* Brief
Reproduce the listing in full, exactly as written, but without images.

--------------------------------------------------

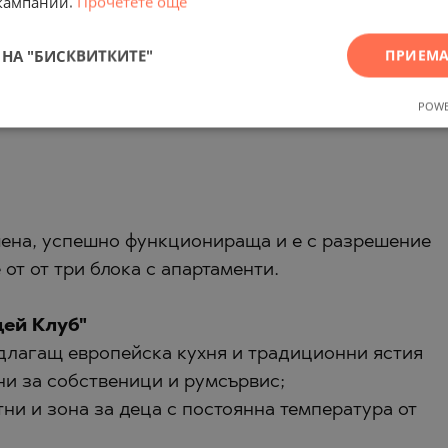
кампании.
Прочетете още
НА "БИСКВИТКИТЕ"
ПРИЕМА
аментът;
POWE
шена, успешно функционираща и е с разрешение
е от от три блока с апартаменти.
дей Клуб"
редлагащ европейска кухня и традиционни ястия
ни за собственици и румсървис;
тни и зона за деца с постоянна температура от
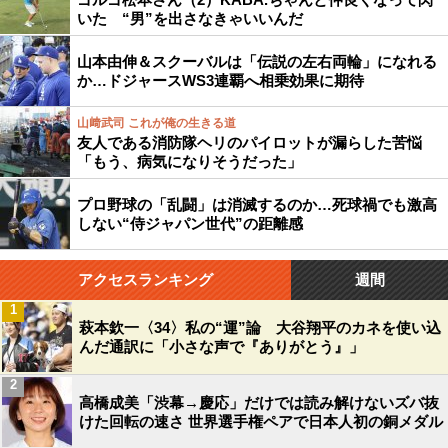
いた “男”を出さなきゃいいんだ
山本由伸＆スクーバルは「伝説の左右両輪」になれる
か…ドジャースWS3連覇へ相乗効果に期待
山﨑武司 これが俺の生きる道
友人である消防隊ヘリのパイロットが漏らした苦悩
「もう、病気になりそうだった」
プロ野球の「乱闘」は消滅するのか…死球禍でも激高
しない“侍ジャパン世代”の距離感
アクセスランキング
週間
1
萩本欽一〈34〉私の“運”論 大谷翔平のカネを使い込
んだ通訳に「小さな声で『ありがとう』」
2
高橋成美「渋幕→慶応」だけでは読み解けないズバ抜
けた回転の速さ 世界選手権ペアで日本人初の銅メダル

--------------------------------------------------

* Your response
кампании.
Прочетете още
НА "БИСКВИТКИТЕ"
ПРИЕМА
аментът;
POWE
шена, успешно функционираща и е с разрешение
е от от три блока с апартаменти.
дей Клуб"
редлагащ европейска кухня и традиционни ястия
ни за собственици и румсървис;
тни и зона за деца с постоянна температура от
いた “男”を出さなきゃいいんだ
山本由伸＆スクーバルは「伝説の左右両輪」になれる
か…ドジャースWS3連覇へ相乗効果に期待
山﨑武司 これが俺の生きる道
友人である消防隊ヘリのパイロットが漏らした苦悩
「もう、病気になりそうだった」
プロ野球の「乱闘」は消滅するのか…死球禍でも激高
しない“侍ジャパン世代”の距離感
アクセスランキング
週間
1
萩本欽一〈34〉私の“運”論 大谷翔平のカネを使い込
んだ通訳に「小さな声で『ありがとう』」
2
高橋成美「渋幕→慶応」だけでは読み解けないズバ抜
けた回転の速さ 世界選手権ペアで日本人初の銅メダル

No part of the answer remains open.